Convert all the lines of data below into a numbered list that skips the blank lines. Leave out the pictures.

Images of plotted data
◆ ◆ ◆ ◆ ◆
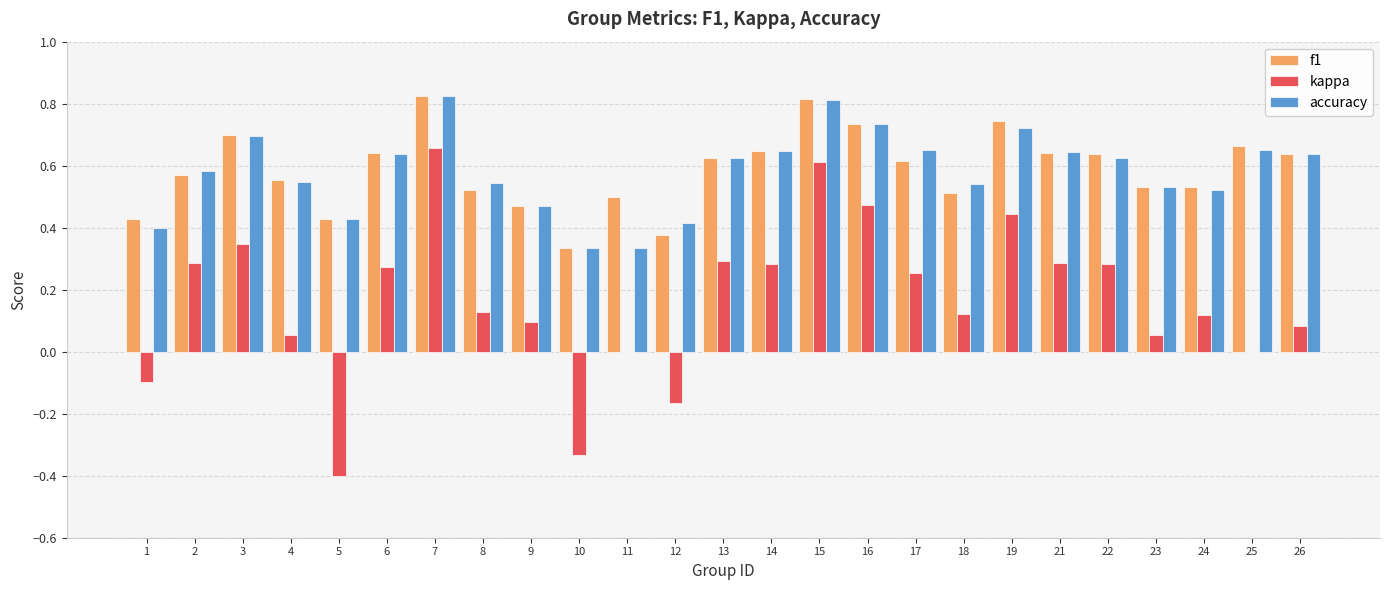

What is the sum of the accuracy values at 13 and 18?

1.2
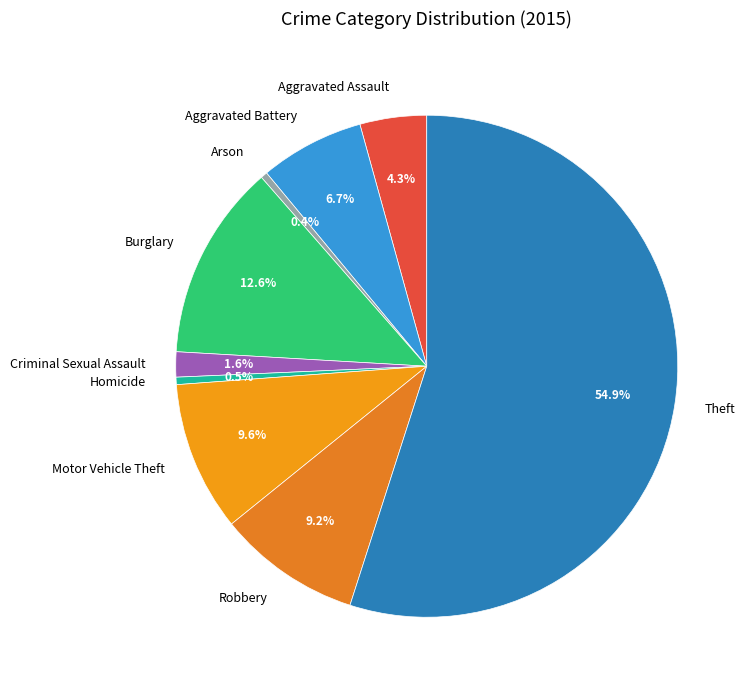

What is the largest slice in the pie chart?

Theft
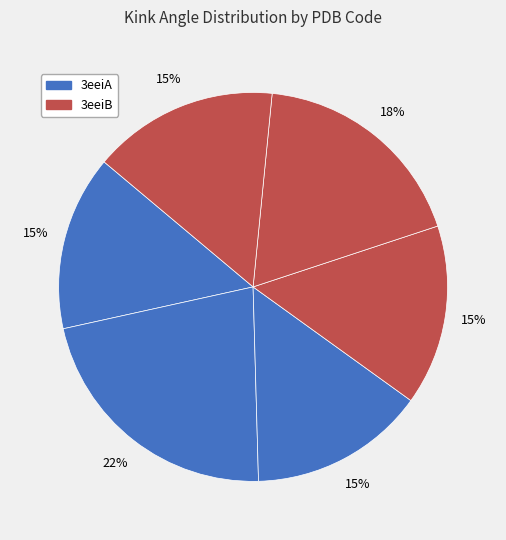

How many slices are in this pie chart?

6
◆ ◆ ◆ ◆ ◆
- **Result of the task**
1. What is the sum of the accuracy values at 13 and 18?
2. 1.2
3. What is the largest slice in the pie chart?
4. Theft
5. How many slices are in this pie chart?
6. 6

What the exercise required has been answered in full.